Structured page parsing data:

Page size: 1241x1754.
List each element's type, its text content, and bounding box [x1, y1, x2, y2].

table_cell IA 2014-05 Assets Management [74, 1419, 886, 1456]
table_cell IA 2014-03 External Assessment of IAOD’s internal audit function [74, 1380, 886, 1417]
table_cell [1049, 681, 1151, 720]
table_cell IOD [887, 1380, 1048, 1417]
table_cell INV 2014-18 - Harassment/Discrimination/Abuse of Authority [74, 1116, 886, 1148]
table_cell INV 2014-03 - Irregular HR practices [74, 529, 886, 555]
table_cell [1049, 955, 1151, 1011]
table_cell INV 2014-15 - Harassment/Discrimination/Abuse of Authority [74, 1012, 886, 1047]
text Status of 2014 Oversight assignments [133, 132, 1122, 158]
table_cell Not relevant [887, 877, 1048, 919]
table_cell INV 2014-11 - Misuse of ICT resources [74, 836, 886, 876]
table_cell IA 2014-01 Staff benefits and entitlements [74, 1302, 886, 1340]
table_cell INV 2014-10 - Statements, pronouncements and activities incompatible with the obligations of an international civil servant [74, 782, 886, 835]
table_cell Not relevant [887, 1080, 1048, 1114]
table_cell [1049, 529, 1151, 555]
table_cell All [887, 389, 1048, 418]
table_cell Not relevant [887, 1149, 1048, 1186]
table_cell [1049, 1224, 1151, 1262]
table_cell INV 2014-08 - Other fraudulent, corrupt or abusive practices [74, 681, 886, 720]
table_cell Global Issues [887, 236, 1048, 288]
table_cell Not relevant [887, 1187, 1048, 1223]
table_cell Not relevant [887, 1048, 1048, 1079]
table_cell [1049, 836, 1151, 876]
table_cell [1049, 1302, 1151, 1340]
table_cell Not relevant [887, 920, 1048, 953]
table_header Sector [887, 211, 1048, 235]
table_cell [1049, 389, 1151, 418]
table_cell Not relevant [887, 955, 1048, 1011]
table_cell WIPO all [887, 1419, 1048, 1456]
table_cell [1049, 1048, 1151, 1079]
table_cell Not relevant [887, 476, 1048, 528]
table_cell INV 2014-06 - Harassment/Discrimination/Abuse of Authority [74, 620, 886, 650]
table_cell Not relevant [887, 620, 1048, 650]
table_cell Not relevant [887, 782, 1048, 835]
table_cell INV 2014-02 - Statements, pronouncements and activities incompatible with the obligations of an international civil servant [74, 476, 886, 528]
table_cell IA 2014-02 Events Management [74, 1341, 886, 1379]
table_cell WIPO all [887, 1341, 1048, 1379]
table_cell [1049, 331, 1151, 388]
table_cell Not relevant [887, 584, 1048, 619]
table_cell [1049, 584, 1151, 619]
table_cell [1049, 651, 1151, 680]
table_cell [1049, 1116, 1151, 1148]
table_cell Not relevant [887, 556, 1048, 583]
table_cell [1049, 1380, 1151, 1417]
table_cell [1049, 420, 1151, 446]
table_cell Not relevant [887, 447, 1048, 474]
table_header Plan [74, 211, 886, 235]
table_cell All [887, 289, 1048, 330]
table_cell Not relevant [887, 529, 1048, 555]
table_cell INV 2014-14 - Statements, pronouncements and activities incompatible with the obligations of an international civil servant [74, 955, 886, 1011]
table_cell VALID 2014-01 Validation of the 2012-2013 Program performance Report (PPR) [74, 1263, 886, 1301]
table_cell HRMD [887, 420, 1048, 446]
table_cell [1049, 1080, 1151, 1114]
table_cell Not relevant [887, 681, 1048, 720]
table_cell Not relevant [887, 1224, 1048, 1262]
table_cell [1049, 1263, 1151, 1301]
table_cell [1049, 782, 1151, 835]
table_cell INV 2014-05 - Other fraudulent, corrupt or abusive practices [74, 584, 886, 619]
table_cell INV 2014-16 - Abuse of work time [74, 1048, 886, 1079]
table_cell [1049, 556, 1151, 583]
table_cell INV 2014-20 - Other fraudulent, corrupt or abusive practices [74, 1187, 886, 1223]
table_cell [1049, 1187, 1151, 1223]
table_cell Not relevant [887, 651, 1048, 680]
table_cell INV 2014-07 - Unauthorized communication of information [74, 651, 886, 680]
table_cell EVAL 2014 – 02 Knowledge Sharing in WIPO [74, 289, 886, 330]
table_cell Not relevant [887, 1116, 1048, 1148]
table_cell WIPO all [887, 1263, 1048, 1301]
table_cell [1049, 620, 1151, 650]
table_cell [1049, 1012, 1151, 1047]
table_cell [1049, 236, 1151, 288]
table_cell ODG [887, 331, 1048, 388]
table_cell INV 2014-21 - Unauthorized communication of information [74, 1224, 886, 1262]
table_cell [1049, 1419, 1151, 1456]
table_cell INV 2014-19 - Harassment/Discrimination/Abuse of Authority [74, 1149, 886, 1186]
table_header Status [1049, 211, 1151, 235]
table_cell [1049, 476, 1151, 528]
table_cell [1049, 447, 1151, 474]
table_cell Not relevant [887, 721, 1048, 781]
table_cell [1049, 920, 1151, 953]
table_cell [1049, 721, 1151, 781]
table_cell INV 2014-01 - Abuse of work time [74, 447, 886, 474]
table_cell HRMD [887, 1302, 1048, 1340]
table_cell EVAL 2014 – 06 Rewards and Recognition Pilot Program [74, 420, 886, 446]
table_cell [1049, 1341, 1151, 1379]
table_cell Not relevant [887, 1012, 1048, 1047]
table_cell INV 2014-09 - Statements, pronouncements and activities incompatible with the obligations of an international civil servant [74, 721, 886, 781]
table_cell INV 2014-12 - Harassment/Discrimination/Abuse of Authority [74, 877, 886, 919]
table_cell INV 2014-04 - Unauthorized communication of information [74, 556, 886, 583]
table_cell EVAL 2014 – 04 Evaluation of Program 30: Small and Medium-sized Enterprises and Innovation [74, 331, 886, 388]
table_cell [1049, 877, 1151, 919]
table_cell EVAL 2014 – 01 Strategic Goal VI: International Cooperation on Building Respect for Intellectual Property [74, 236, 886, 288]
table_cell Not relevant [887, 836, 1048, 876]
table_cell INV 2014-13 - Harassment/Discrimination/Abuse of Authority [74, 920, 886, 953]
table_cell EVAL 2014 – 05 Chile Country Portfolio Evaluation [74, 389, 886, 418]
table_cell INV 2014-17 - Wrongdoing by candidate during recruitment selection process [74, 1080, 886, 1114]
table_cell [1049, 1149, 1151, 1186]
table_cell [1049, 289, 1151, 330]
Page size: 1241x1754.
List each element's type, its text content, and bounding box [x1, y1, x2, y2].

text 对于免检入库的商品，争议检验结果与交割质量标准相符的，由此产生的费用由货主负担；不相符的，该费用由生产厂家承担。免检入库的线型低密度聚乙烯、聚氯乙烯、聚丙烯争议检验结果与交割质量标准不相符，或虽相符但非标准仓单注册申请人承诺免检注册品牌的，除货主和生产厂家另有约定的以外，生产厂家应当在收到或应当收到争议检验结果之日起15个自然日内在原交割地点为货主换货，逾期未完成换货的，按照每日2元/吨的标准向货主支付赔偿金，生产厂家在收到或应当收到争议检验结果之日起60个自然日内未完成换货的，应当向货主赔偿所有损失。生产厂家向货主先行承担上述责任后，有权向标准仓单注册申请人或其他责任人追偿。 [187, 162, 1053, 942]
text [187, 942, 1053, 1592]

**TASK PROMPT**
Make an exact copy of all the entries above.

**TASK ANSWER**
Page size: 1241x1754.
List each element's type, its text content, and bounding box [x1, y1, x2, y2].

table_cell IA 2014-05 Assets Management [74, 1419, 886, 1456]
table_cell IA 2014-03 External Assessment of IAOD’s internal audit function [74, 1380, 886, 1417]
table_cell [1049, 681, 1151, 720]
table_cell IOD [887, 1380, 1048, 1417]
table_cell INV 2014-18 - Harassment/Discrimination/Abuse of Authority [74, 1116, 886, 1148]
table_cell INV 2014-03 - Irregular HR practices [74, 529, 886, 555]
table_cell [1049, 955, 1151, 1011]
table_cell INV 2014-15 - Harassment/Discrimination/Abuse of Authority [74, 1012, 886, 1047]
text Status of 2014 Oversight assignments [133, 132, 1122, 158]
table_cell Not relevant [887, 877, 1048, 919]
table_cell INV 2014-11 - Misuse of ICT resources [74, 836, 886, 876]
table_cell IA 2014-01 Staff benefits and entitlements [74, 1302, 886, 1340]
table_cell INV 2014-10 - Statements, pronouncements and activities incompatible with the obligations of an international civil servant [74, 782, 886, 835]
table_cell Not relevant [887, 1080, 1048, 1114]
table_cell [1049, 529, 1151, 555]
table_cell All [887, 389, 1048, 418]
table_cell Not relevant [887, 1149, 1048, 1186]
table_cell [1049, 1224, 1151, 1262]
table_cell INV 2014-08 - Other fraudulent, corrupt or abusive practices [74, 681, 886, 720]
table_cell Global Issues [887, 236, 1048, 288]
table_cell Not relevant [887, 1187, 1048, 1223]
table_cell Not relevant [887, 1048, 1048, 1079]
table_cell [1049, 836, 1151, 876]
table_cell [1049, 1302, 1151, 1340]
table_cell Not relevant [887, 920, 1048, 953]
table_header Sector [887, 211, 1048, 235]
table_cell [1049, 389, 1151, 418]
table_cell Not relevant [887, 955, 1048, 1011]
table_cell WIPO all [887, 1419, 1048, 1456]
table_cell [1049, 1048, 1151, 1079]
table_cell Not relevant [887, 476, 1048, 528]
table_cell INV 2014-06 - Harassment/Discrimination/Abuse of Authority [74, 620, 886, 650]
table_cell Not relevant [887, 620, 1048, 650]
table_cell Not relevant [887, 782, 1048, 835]
table_cell INV 2014-02 - Statements, pronouncements and activities incompatible with the obligations of an international civil servant [74, 476, 886, 528]
table_cell IA 2014-02 Events Management [74, 1341, 886, 1379]
table_cell WIPO all [887, 1341, 1048, 1379]
table_cell [1049, 331, 1151, 388]
table_cell Not relevant [887, 584, 1048, 619]
table_cell [1049, 584, 1151, 619]
table_cell [1049, 651, 1151, 680]
table_cell [1049, 1116, 1151, 1148]
table_cell Not relevant [887, 556, 1048, 583]
table_cell [1049, 1380, 1151, 1417]
table_cell [1049, 420, 1151, 446]
table_cell Not relevant [887, 447, 1048, 474]
table_header Plan [74, 211, 886, 235]
table_cell All [887, 289, 1048, 330]
table_cell Not relevant [887, 529, 1048, 555]
table_cell INV 2014-14 - Statements, pronouncements and activities incompatible with the obligations of an international civil servant [74, 955, 886, 1011]
table_cell VALID 2014-01 Validation of the 2012-2013 Program performance Report (PPR) [74, 1263, 886, 1301]
table_cell HRMD [887, 420, 1048, 446]
table_cell [1049, 1080, 1151, 1114]
table_cell Not relevant [887, 681, 1048, 720]
table_cell Not relevant [887, 1224, 1048, 1262]
table_cell [1049, 1263, 1151, 1301]
table_cell [1049, 782, 1151, 835]
table_cell INV 2014-05 - Other fraudulent, corrupt or abusive practices [74, 584, 886, 619]
table_cell INV 2014-16 - Abuse of work time [74, 1048, 886, 1079]
table_cell [1049, 556, 1151, 583]
table_cell INV 2014-20 - Other fraudulent, corrupt or abusive practices [74, 1187, 886, 1223]
table_cell [1049, 1187, 1151, 1223]
table_cell Not relevant [887, 651, 1048, 680]
table_cell INV 2014-07 - Unauthorized communication of information [74, 651, 886, 680]
table_cell EVAL 2014 – 02 Knowledge Sharing in WIPO [74, 289, 886, 330]
table_cell Not relevant [887, 1116, 1048, 1148]
table_cell WIPO all [887, 1263, 1048, 1301]
table_cell [1049, 620, 1151, 650]
table_cell [1049, 1012, 1151, 1047]
table_cell [1049, 236, 1151, 288]
table_cell ODG [887, 331, 1048, 388]
table_cell INV 2014-21 - Unauthorized communication of information [74, 1224, 886, 1262]
table_cell [1049, 1419, 1151, 1456]
table_cell INV 2014-19 - Harassment/Discrimination/Abuse of Authority [74, 1149, 886, 1186]
table_header Status [1049, 211, 1151, 235]
table_cell [1049, 476, 1151, 528]
table_cell [1049, 447, 1151, 474]
table_cell Not relevant [887, 721, 1048, 781]
table_cell [1049, 920, 1151, 953]
table_cell [1049, 721, 1151, 781]
table_cell INV 2014-01 - Abuse of work time [74, 447, 886, 474]
table_cell HRMD [887, 1302, 1048, 1340]
table_cell EVAL 2014 – 06 Rewards and Recognition Pilot Program [74, 420, 886, 446]
table_cell [1049, 1341, 1151, 1379]
table_cell Not relevant [887, 1012, 1048, 1047]
table_cell INV 2014-09 - Statements, pronouncements and activities incompatible with the obligations of an international civil servant [74, 721, 886, 781]
table_cell INV 2014-12 - Harassment/Discrimination/Abuse of Authority [74, 877, 886, 919]
table_cell INV 2014-04 - Unauthorized communication of information [74, 556, 886, 583]
table_cell EVAL 2014 – 04 Evaluation of Program 30: Small and Medium-sized Enterprises and Innovation [74, 331, 886, 388]
table_cell [1049, 877, 1151, 919]
table_cell EVAL 2014 – 01 Strategic Goal VI: International Cooperation on Building Respect for Intellectual Property [74, 236, 886, 288]
table_cell Not relevant [887, 836, 1048, 876]
table_cell INV 2014-13 - Harassment/Discrimination/Abuse of Authority [74, 920, 886, 953]
table_cell EVAL 2014 – 05 Chile Country Portfolio Evaluation [74, 389, 886, 418]
table_cell INV 2014-17 - Wrongdoing by candidate during recruitment selection process [74, 1080, 886, 1114]
table_cell [1049, 1149, 1151, 1186]
table_cell [1049, 289, 1151, 330]
Page size: 1241x1754.
List each element's type, its text content, and bounding box [x1, y1, x2, y2].

text 对于免检入库的商品，争议检验结果与交割质量标准相符的，由此产生的费用由货主负担；不相符的，该费用由生产厂家承担。免检入库的线型低密度聚乙烯、聚氯乙烯、聚丙烯争议检验结果与交割质量标准不相符，或虽相符但非标准仓单注册申请人承诺免检注册品牌的，除货主和生产厂家另有约定的以外，生产厂家应当在收到或应当收到争议检验结果之日起15个自然日内在原交割地点为货主换货，逾期未完成换货的，按照每日2元/吨的标准向货主支付赔偿金，生产厂家在收到或应当收到争议检验结果之日起60个自然日内未完成换货的，应当向货主赔偿所有损失。生产厂家向货主先行承担上述责任后，有权向标准仓单注册申请人或其他责任人追偿。 [187, 162, 1053, 942]
text [187, 942, 1053, 1592]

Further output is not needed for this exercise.